La comunità cristiana vive nella storia, la fede si incultura e fra Chiesa e comunicazione pubblica esiste un sano principio di scambio e di influsso reciproco – princìpi, questi, che ricorrono più nella Gaudium et spes (1965) che nel decreto Inter mirifica (1963). Nessuno pretende che la Chiesa possa stare fuori dalla mischia della pubblica opinione, se è vero che lo storico Alberto Melloni pubblicò 25 anni orsono un saggio, Lo spettatore influente, ove documentava come le riviste specializzate e i periodici ebbero un influsso rimarchevole sull’agenda dell’ultimo Concilio, già nella fase preparatoria. Come misconoscere poi l’influsso sul buon esito dell’assise, grazie alla copertura quotidiana dei lavori conciliari svolto da due cavalli di razza quali Raniero La Valle (”Avvenire d’Italia”) e Henri Fesquet (”Le Monde”), che furono entrambi interpreti dei fermenti innovatori del Vaticano II? Ora le cose stanno però in modo diverso. Qui non si tratta di idee, di progetti, di sogni di riforma, bensì di indiscrezioni, di voci e pettegolezzi su persone che avrebbero diritto a vedere rispettata la loro privacy, il servizio reso alla Chiesa e ai fratelli, la vocazione.

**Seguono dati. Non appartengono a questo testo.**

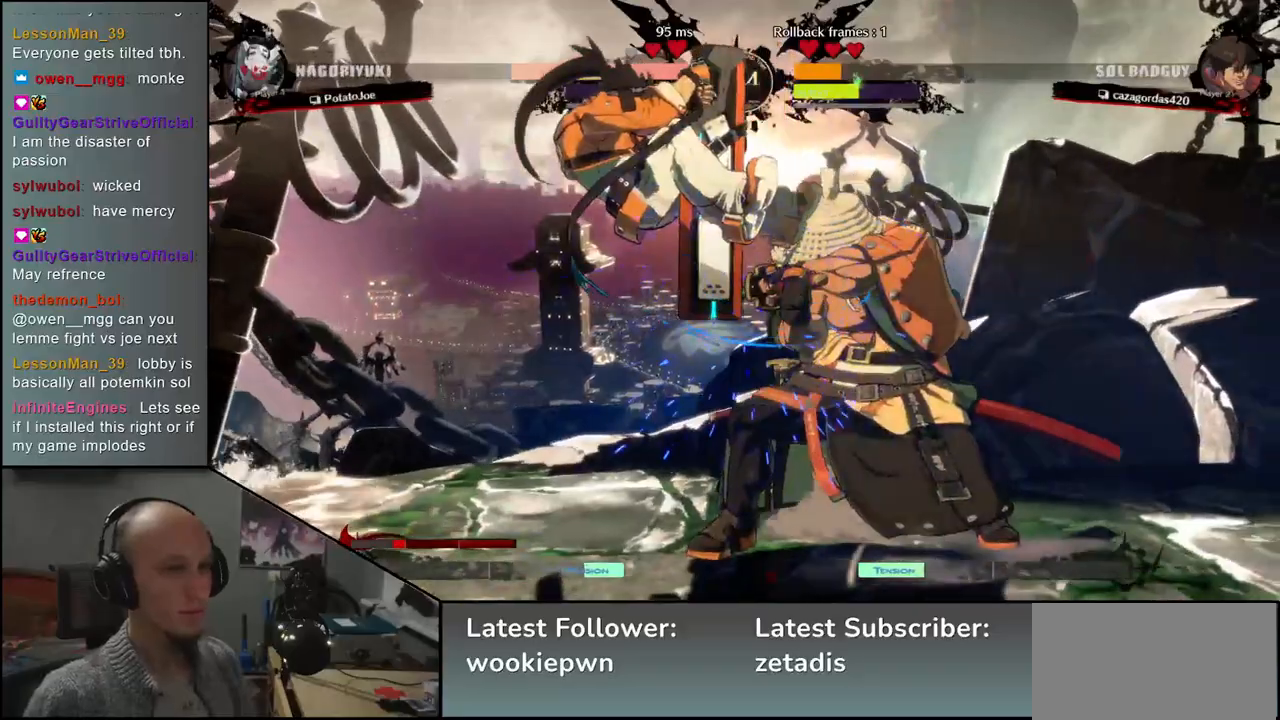
{"buttons": [], "left_stick": "center", "events": []}
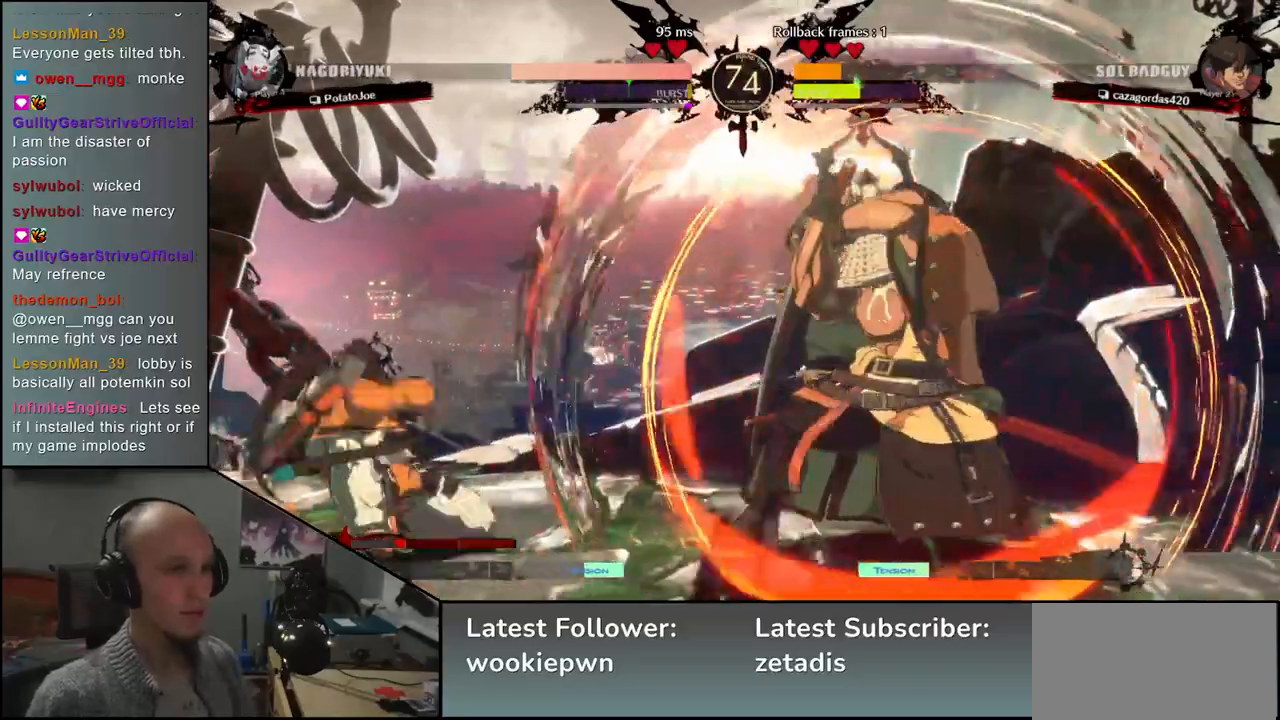
{"buttons": [], "left_stick": "center", "events": [[33, "TRIANGLE", "down"], [117, "TRIANGLE", "up"], [200, "TRIANGLE", "down"], [267, "TRIANGLE", "up"], [367, "TRIANGLE", "down"], [450, "TRIANGLE", "up"]]}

Càpita così che qualche (troppo) intraprendente vaticanista sbatta in prima pagina di un quotidiano o di un sito web la notizia data ormai per assodata del nuovo Vicario di Roma, facendo nome e cognome, tratteggiandone la biografia personale e la carriera ecclesiastica... Peccato, però, che il giorno dopo il Papa – a cui compete la potestà della scelta – individui un’altra figura per quell’incarico. È questa forse la tanto sbandierata deontologia professionale? Qualcuno ricorda che in un documento del Pontificio Consiglio delle Comunicazioni Sociali, Etica in internet (2002), si raccomandava ai giornalisti che nel dare notizie «la regolamentazione […] e in linea di principio l’auto-regolamentazione è il metodo migliore»? È inevitabile poi chiedersi, visto che il giochino si ripete, se dietro le notizie di nomine (che poi risultano infondate) accreditate invece come sicure non giochino lobby, poteri più o meno occulti, per condizionare la scelta del Pontefice. Quello che ci consola è che Francesco non si lascia condizionare, ma opera il suo discernimento, secondo un sano principio di consultazione e di sinodalità. Può essere di aiuto a noi riascoltare allora la preghiera di padre Arrupe: «Concedici, Signore, di vedere ora tutto con occhi nuovi, / di discernere e mettere alla prova le intuizioni / che ci aiutano a leggere i segni del tempo, / ad assaporare le cose che sono tue / e a comunicarle ad altri. / Donaci la chiarezza della comprensione / che hai donato a sant’Ignazio».